Editor's Comment: New appraoch needed to corruption

03 August 2012

International Construction editor Chris Sleight.

International Construction editor Chris Sleight.

It must have been with mixed emotions that the World Bank withdrew its US$ 1.2 billion loan from the badly needed US$ 2.9 billion Padma Bridge in Bangladesh, but it sends a strong message that corruption is being taken seriously. It has to be said that the World Bank has not always been as rigorous in fighting bribery as it could have been, although its stance has become much stronger in recent years. I hope it will take further, more proactive steps in the future.

In terms of enforcement, the number of contractors being debarred by the World Bank for corrupt practices is rising. As well as its own work on this, the wider development bank community has had a more co-ordinated approach to the problem, with an agreement signed in 2010 that means a contractor debarred by one institution can be made ineligible for work funded by any of the major multi-lateral banks.

And the Padma Bridge is not the first case in recent years where the World Bank has withdrawn funding because of compliance concerns. In February last year it cancelled a risk guarantee to the Nairobi Toll Road in Kenya because of weak governance on the project.

But the Padma Bridge is an altogether higher profile case and one where the smell of corruption has grown stronger and stronger. Last September the World Bank referred concerns about employees of SNC Lavalin, which had bid to be the client's engineer on the scheme, to Canadian authorities. That led last month to two former company executives appearing in a Toronto court to face charges of bribery and corruption of a foreign official.

The case is yet to reach its conclusion, but with what the World Bank described as, "Credible evidence corroborated by a variety of sources," that corruption took place, it was left with few options but to withdraw its loan. And to give the Bank its due, it first tried to keep the project on track through a different procurement process, but said the government of Bangladesh was not taking the corruption issues seriously enough.

Not wishing to judge before the case is heard, but this does undermine Bangladeshi finance minister Abul Maal Abdul Muhith's repeated claims that the corruption claims are "Baseless."
And I imagine there must have been regret at the World Bank at having to take these steps. If it had gone ahead, the Padma Bridge looked set to make a real difference to Bangladesh's development.
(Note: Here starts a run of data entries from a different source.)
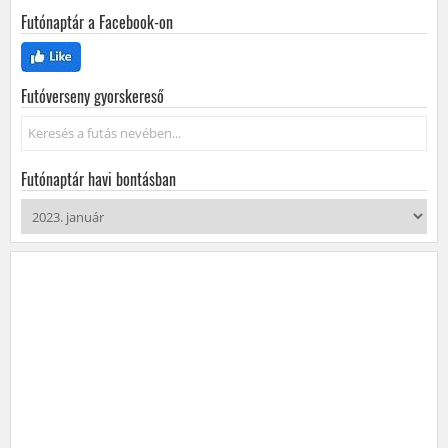
Futónaptár a Facebook-on
Futóverseny gyorskereső
Keresés...
Futónaptár havi bontásban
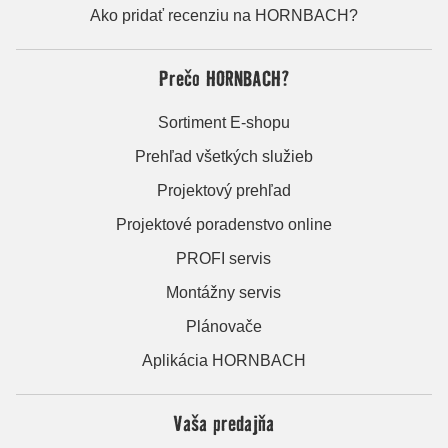
Ako pridať recenziu na HORNBACH?
Prečo HORNBACH?
Sortiment E-shopu
Prehľad všetkých služieb
Projektový prehľad
Projektové poradenstvo online
PROFI servis
Montážny servis
Plánovače
Aplikácia HORNBACH
Vaša predajňa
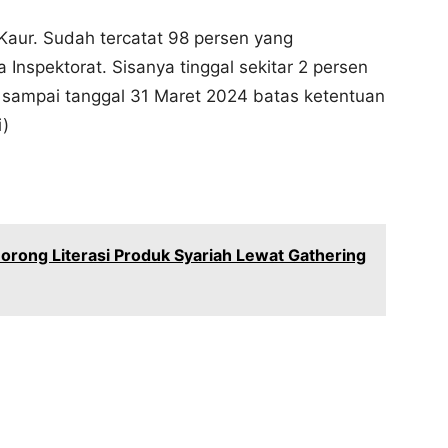
Kaur. Sudah tercatat 98 persen yang
nspektorat. Sisanya tinggal sekitar 2 persen
 sampai tanggal 31 Maret 2024 batas ketentuan
i)
rong Literasi Produk Syariah Lewat Gathering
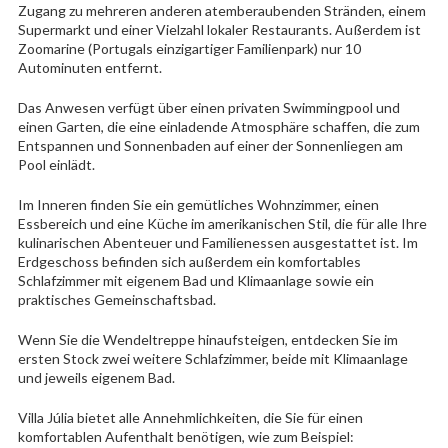
Zugang zu mehreren anderen atemberaubenden Stränden, einem
Supermarkt und einer Vielzahl lokaler Restaurants. Außerdem ist
Zoomarine (Portugals einzigartiger Familienpark) nur 10
Autominuten entfernt.
Das Anwesen verfügt über einen privaten Swimmingpool und
einen Garten, die eine einladende Atmosphäre schaffen, die zum
Entspannen und Sonnenbaden auf einer der Sonnenliegen am
Pool einlädt.
Im Inneren finden Sie ein gemütliches Wohnzimmer, einen
Essbereich und eine Küche im amerikanischen Stil, die für alle Ihre
kulinarischen Abenteuer und Familienessen ausgestattet ist. Im
Erdgeschoss befinden sich außerdem ein komfortables
Schlafzimmer mit eigenem Bad und Klimaanlage sowie ein
praktisches Gemeinschaftsbad.
Wenn Sie die Wendeltreppe hinaufsteigen, entdecken Sie im
ersten Stock zwei weitere Schlafzimmer, beide mit Klimaanlage
und jeweils eigenem Bad.
Villa Júlia bietet alle Annehmlichkeiten, die Sie für einen
komfortablen Aufenthalt benötigen, wie zum Beispiel:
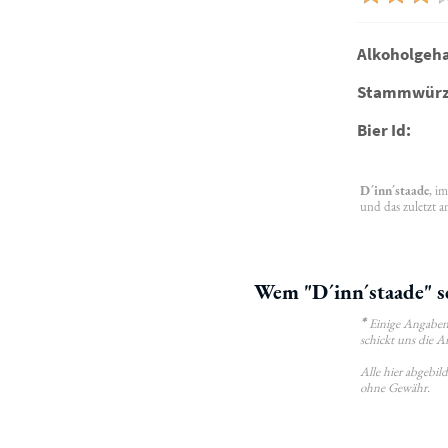
Alkoholgeha
Stammwürz
Bier Id:
D´inn´staade
, i
und das zuletzt a
Wem "D´inn´staade" s
*
Einige Angaben 
schickt uns die A
Alle hier abgebi
ohne Gewähr.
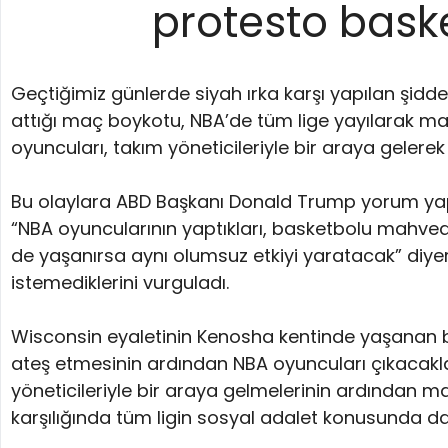
protesto bas
Geçtiğimiz günlerde siyah ırka karşı yapılan şidde
attığı maç boykotu, NBA’de tüm lige yayılarak m
oyuncuları, takım yöneticileriyle bir araya gelerek
Bu olaylara ABD Başkanı Donald Trump yorum yap
“NBA oyuncularının yaptıkları, basketbolu mahved
de yaşanırsa aynı olumsuz etkiyi yaratacak” diyer
istemediklerini vurguladı.
Wisconsin eyaletinin Kenosha kentinde yaşanan b
ateş etmesinin ardından NBA oyuncuları çıkacakla
yöneticileriyle bir araya gelmelerinin ardından 
karşılığında tüm ligin sosyal adalet konusunda dah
But as encouraging as it is that the World Bank is clamping down on corruption, debarments and withdrawing funds remain reactive measures after bribes have been paid. I would like to see it move to a more proactive approach, with all contracts awarded being open to public scrutiny, including the method by which competing bids were assessed. It is an approach advocated by the Construction Sector Transparency (CoST) initiative - the idea being that with transparency in public procurement, there is nowhere for bribe takers and payers to hide.